

Mirror Maker 2 Deployment

In this article we are presenting different type of Mirror Maker 2 deployments. Updated 4/4 on Strimzi version 0.17.

Using Strimzi operator to deploy on Kubernetes
To run MM2 on a VM or as docker image which can be adapted with your own configuration, like for example by adding prometheus JMX Exporter as java agent.

We are using the configuration to deploy from event streams on Cloud to a local Kafka cluster we deployed using Strimzi.

ES to local

Common configuration

When we need to create Kubernetes Secrets to manage APIKEY to access Event Streams, and TLS certificate to access local Kafka brokers, we need to do the following steps:

Create a project in OpenShift to deploy Mirror Maker cluster, for example: oc new-project <projectname>.
Create a secret for the API KEY of the Event Streams cluster: oc create secret generic es-api-secret --from-literal=password=<replace-with-event-streams-apikey>
As your vanilla Kafka source cluster may use TLS to communicate between clients and brokers, you need to use the k8s secret defined when deploying Kafka which includes the CAroot and generic client certificates. These secrets are : eda-demo-24-cluster-clients-ca-cert and eda-demo-24-cluster-cluster-ca-cert.

Get the host ip address from the Route resource

oc get routes my-cluster-kafka-bootstrap -o=jsonpath='{.status.ingress[0].host}{"\n"}'

Get the TLS CA root certificate from the broker

oc get secrets
oc extract secret/eda-demo-24-cluster-cluster-ca-cert --keys=ca.crt --to=- > ca.crt
oc extract secret/eda-demo-24-cluster-clients-ca-cert --keys=ca.crt --to=- >> ca.crt

Transform the certificates for java truststore

keytool -import -trustcacerts -alias root -file ca.crt -keystore truststore.jks -storepass password -noprompt

Create a secret from truststore file so it can be mounted as needed into consumer or producer running in the same OpenShift cluster.

oc create secret generic kafka-truststore --from-file=./truststore.jks

Deploying using Strimzi Mirror Maker operator

We assume you have an existing namespace or project to deploy Mirror Maker. You also need to get the latest (0.17-rc4 at least) Strimzi configuration from the download page.

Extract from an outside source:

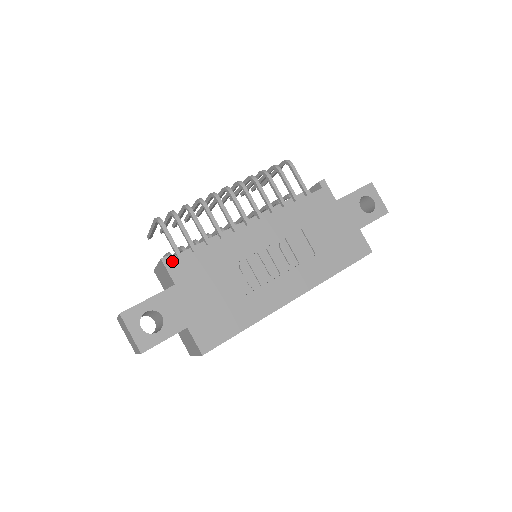
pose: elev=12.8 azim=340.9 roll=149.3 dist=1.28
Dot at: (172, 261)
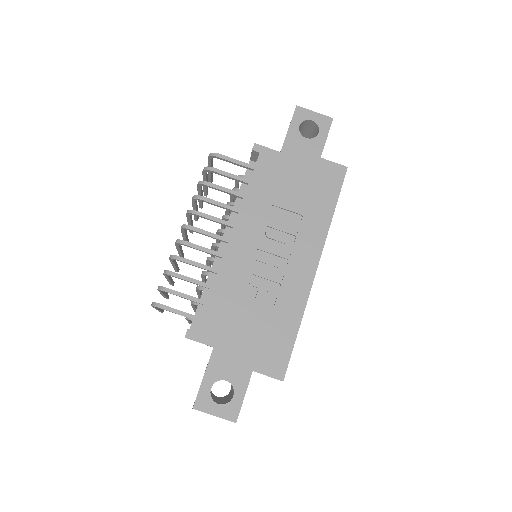
Dot at: (195, 325)
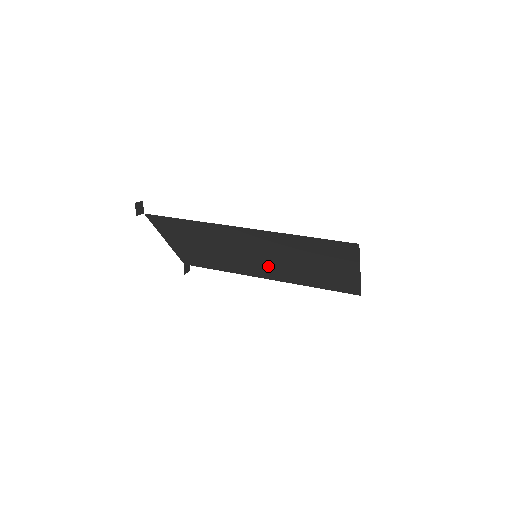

If you have already installed Strimzi Operators, Cluster Roles, and CRDs, you do not need to do it again as those resources are defined at the kubernetes cluster level. See the provisioning note.

Define source and target cluster properties in mirror maker 2.0 es-to-kafka-mm2.yml descriptor file. Here is the file for the replication between Event Streams and local cluster es-to-kafka-mm2.yml. We strongly recommend to study the schema definition of this custom resource from this page.

Note

connectCluster attribute defines the cluster alias used for Kafka Connect, it must match a cluster in the list at spec.clusters. The config part can match the Kafka configuration for consumer or producer, except properties starting by ssl, sasl, security, listeners, rest, bootstarp.servers which are declared at the cluster definition level.

  alias: event-streams-wdc-as-target
    bootstrapServers: broker-3...
    tls: {}
    authentication:
      passwordSecret:
          secretName: es-api-secret  
          password: password
      username: token
      type: plain

The example above use a secret to get the Event Streams API KEY, which as create with a command like: oc create secret generic es-api-secret --from-literal=password=<replace with ES key>

Deploy Mirror maker 2.0 within your project.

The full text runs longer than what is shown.